L’idée peut sembler contre-intuitive tant Tatum reste le visage de la franchise. Pourtant, une partie des observateurs estime que Boston a trouvé un équilibre inédit sans lui. Les rôles sont plus clairs, la hiérarchie mieux acceptée, et l’intensité collective plus constante sur quarante-huit minutes. Ce contexte explique pourquoi le simple retour de la star soulève aujourd’hui autant de débats internes et médiatiques.
Kenyon Martin s’est justement positionné de manière très tranchée sur le sujet. Selon lui, réintroduire Tatum après des mois d’absence reviendrait à casser ce que l’équipe a construit depuis le début de la saison. « Non, il perturbe tout ce qu’ils ont bâti toute l’année. S’il revient en avril, la saison est pratiquement finie. Tu essaies de l’ajouter à du basket de playoffs, alors que ces gars ont joué plus de 80 matches sans lui. Ça change les rôles de tout le monde », a-t-il expliqué, insistant sur l’aspect collectif avant le talent individuel.
Une dynamique collective fragile à préserver
Depuis la blessure au tendon d’Achille de Tatum, beaucoup voyaient cet exercice comme une année de transition. Pourtant, Boston a accéléré après un début hésitant, enchaînant les victoires et grimpant au classement. Jaylen Brown s’est affirmé comme le leader offensif et émotionnel de l’équipe, tandis que les joueurs de complément ont trouvé une vraie continuité dans leurs responsabilités.

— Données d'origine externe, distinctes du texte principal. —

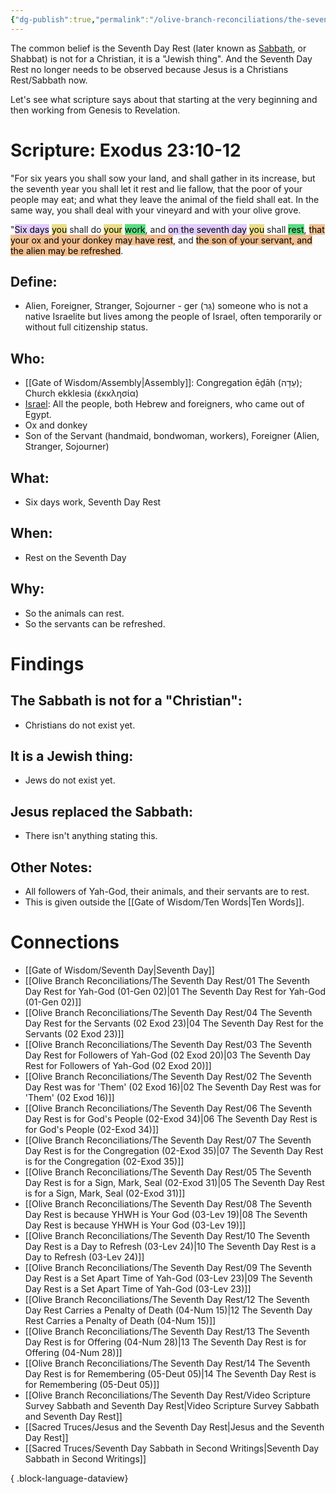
 ```yaml
---
{"dg-publish":true,"permalink":"/olive-branch-reconciliations/the-seventh-day-rest/04-the-seventh-day-rest-for-the-servants-02-exod-23/","tags":["#OliveBranch","#Sabbath","#SeventhDayRest"]}
---
```


The common belief is the Seventh Day Rest (later known as [Sabbath](https://ceasefiremoments.netlify.app/gate-of-wisdom/appointed-time/sabbath/), or Shabbat) is not for a Christian, it is a "Jewish thing". And the Seventh Day Rest no longer needs to be observed because Jesus is a Christians Rest/Sabbath now.

Let's see what scripture says about that starting at the very beginning and then working from Genesis to Revelation.

# Scripture: Exodus 23:10-12

"For six years you shall sow your land, and shall gather in its increase, but the seventh year you shall let it rest and lie fallow, that the poor of your people may eat; and what they leave the animal of the field shall eat. In the same way, you shall deal with your vineyard and with your olive grove. 

"<mark style="background: #D2B3FFA6;">Six days</mark> <mark style="background: #E0CC4BA6;">you</mark> shall do <mark style="background: #E0CC4BA6;">your</mark> <mark style="background: #04CD3EA6;">work</mark>, and <mark style="background: #D2B3FFA6;">on the seventh day</mark> <mark style="background: #E0CC4BA6;">you</mark> shall <mark style="background: #04CD3EA6;">rest</mark>, <mark style="background: #EB9E57A6;">that your ox and your donkey may have rest</mark>, and <mark style="background: #EB9E57A6;">the son of your servant, and the alien may be refreshed</mark>. 

## **Define**:

- Alien, Foreigner, Stranger, Sojourner - ger (גֵּר) someone who is not a native Israelite but lives among the people of Israel, often temporarily or without full citizenship status.

## **Who**:

- [[Gate of Wisdom/Assembly\|Assembly]]: Congregation ēḏāh (עֵדָה); Church ekklesia (ἐκκλησία)
- [Israel](https://ceasefiremoments.netlify.app/gate-of-wisdom/beings/human-beings/israel/): All the people, both Hebrew and foreigners, who came out of Egypt.
- Ox and donkey
- Son of the Servant (handmaid, bondwoman, workers), Foreigner (Alien, Stranger, Sojourner)

## **What**:

- Six days work, Seventh Day Rest

## **When**:

- Rest on the Seventh Day

## **Why**:

- So the animals can rest.
- So the servants can be refreshed.

# Findings

## The Sabbath is not for a "Christian":

- Christians do not exist yet.

## It is a Jewish thing:

- Jews do not exist yet.

## Jesus replaced the Sabbath:

- There isn't anything stating this.

## Other Notes:

- All followers of Yah-God, their animals, and their servants are to rest.
- This is given outside the [[Gate of Wisdom/Ten Words\|Ten Words]].

# Connections



- [[Gate of Wisdom/Seventh Day\|Seventh Day]]
- [[Olive Branch Reconciliations/The Seventh Day Rest/01 The Seventh Day Rest for Yah-God (01-Gen 02)\|01 The Seventh Day Rest for Yah-God (01-Gen 02)]]
- [[Olive Branch Reconciliations/The Seventh Day Rest/04 The Seventh Day Rest for the Servants (02 Exod 23)\|04 The Seventh Day Rest for the Servants (02 Exod 23)]]
- [[Olive Branch Reconciliations/The Seventh Day Rest/03 The Seventh Day Rest for Followers of Yah-God (02 Exod 20)\|03 The Seventh Day Rest for Followers of Yah-God (02 Exod 20)]]
- [[Olive Branch Reconciliations/The Seventh Day Rest/02 The Seventh Day Rest was for 'Them' (02 Exod 16)\|02 The Seventh Day Rest was for 'Them' (02 Exod 16)]]
- [[Olive Branch Reconciliations/The Seventh Day Rest/06 The Seventh Day Rest is for God's People (02-Exod 34)\|06 The Seventh Day Rest is for God's People (02-Exod 34)]]
- [[Olive Branch Reconciliations/The Seventh Day Rest/07 The Seventh Day Rest is for the Congregation (02-Exod 35)\|07 The Seventh Day Rest is for the Congregation (02-Exod 35)]]
- [[Olive Branch Reconciliations/The Seventh Day Rest/05 The Seventh Day Rest is for a Sign, Mark, Seal (02-Exod 31)\|05 The Seventh Day Rest is for a Sign, Mark, Seal (02-Exod 31)]]
- [[Olive Branch Reconciliations/The Seventh Day Rest/08 The Seventh Day Rest is because YHWH is Your God (03-Lev 19)\|08 The Seventh Day Rest is because YHWH is Your God (03-Lev 19)]]
- [[Olive Branch Reconciliations/The Seventh Day Rest/10 The Seventh Day Rest is a Day to Refresh (03-Lev 24)\|10 The Seventh Day Rest is a Day to Refresh (03-Lev 24)]]
- [[Olive Branch Reconciliations/The Seventh Day Rest/09 The Seventh Day Rest is a Set Apart Time of Yah-God (03-Lev 23)\|09 The Seventh Day Rest is a Set Apart Time of Yah-God (03-Lev 23)]]
- [[Olive Branch Reconciliations/The Seventh Day Rest/12 The Seventh Day Rest Carries a Penalty of Death (04-Num 15)\|12 The Seventh Day Rest Carries a Penalty of Death (04-Num 15)]]
- [[Olive Branch Reconciliations/The Seventh Day Rest/13 The Seventh Day Rest is for Offering (04-Num 28)\|13 The Seventh Day Rest is for Offering (04-Num 28)]]
- [[Olive Branch Reconciliations/The Seventh Day Rest/14 The Seventh Day Rest is for Remembering (05-Deut 05)\|14 The Seventh Day Rest is for Remembering (05-Deut 05)]]
- [[Olive Branch Reconciliations/The Seventh Day Rest/Video Scripture Survey Sabbath and Seventh Day Rest\|Video Scripture Survey Sabbath and Seventh Day Rest]]
- [[Sacred Truces/Jesus and the Seventh Day Rest\|Jesus and the Seventh Day Rest]]
- [[Sacred Truces/Seventh Day Sabbath in Second Writings\|Seventh Day Sabbath in Second Writings]]

{ .block-language-dataview}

Cette stabilité est précisément ce que craint de voir disparaître Kenyon Martin. Il rappelle que la condition physique, le rythme et la lecture du jeu ne se retrouvent pas instantanément. « Ce n’est pas juste entrer sur le terrain. Ce n’est pas le football où tu joues d’un seul côté du ballon. Sam Hauser a un meilleur ressenti de la saison, il est en meilleure forme et il a joué plus de matches que Jayson Tatum », a-t-il lancé, soulignant l’écart de préparation entre les joueurs en rythme et une star absente depuis des mois.
Pour autant, ignorer totalement l’apport potentiel d’un joueur du calibre de Tatum reste risqué. En playoffs, les séries se jouent souvent sur des détails, une blessure imprévue ou une soirée sans adresse de la star principale. Disposer d’un joueur capable de prendre feu à n’importe quel moment peut devenir une assurance précieuse dans les moments critiques.
La vraie question réside donc dans la manière, plus que dans le principe. Un retour progressif, avec un temps de jeu contrôlé et un rôle clairement défini, pourrait permettre de limiter les dégâts sur l’alchimie collective. Si Tatum revient à 100 % physiquement et accepte une intégration graduelle, Boston pourrait transformer ce casse-tête en avantage stratégique plutôt qu’en facteur de déséquilibre.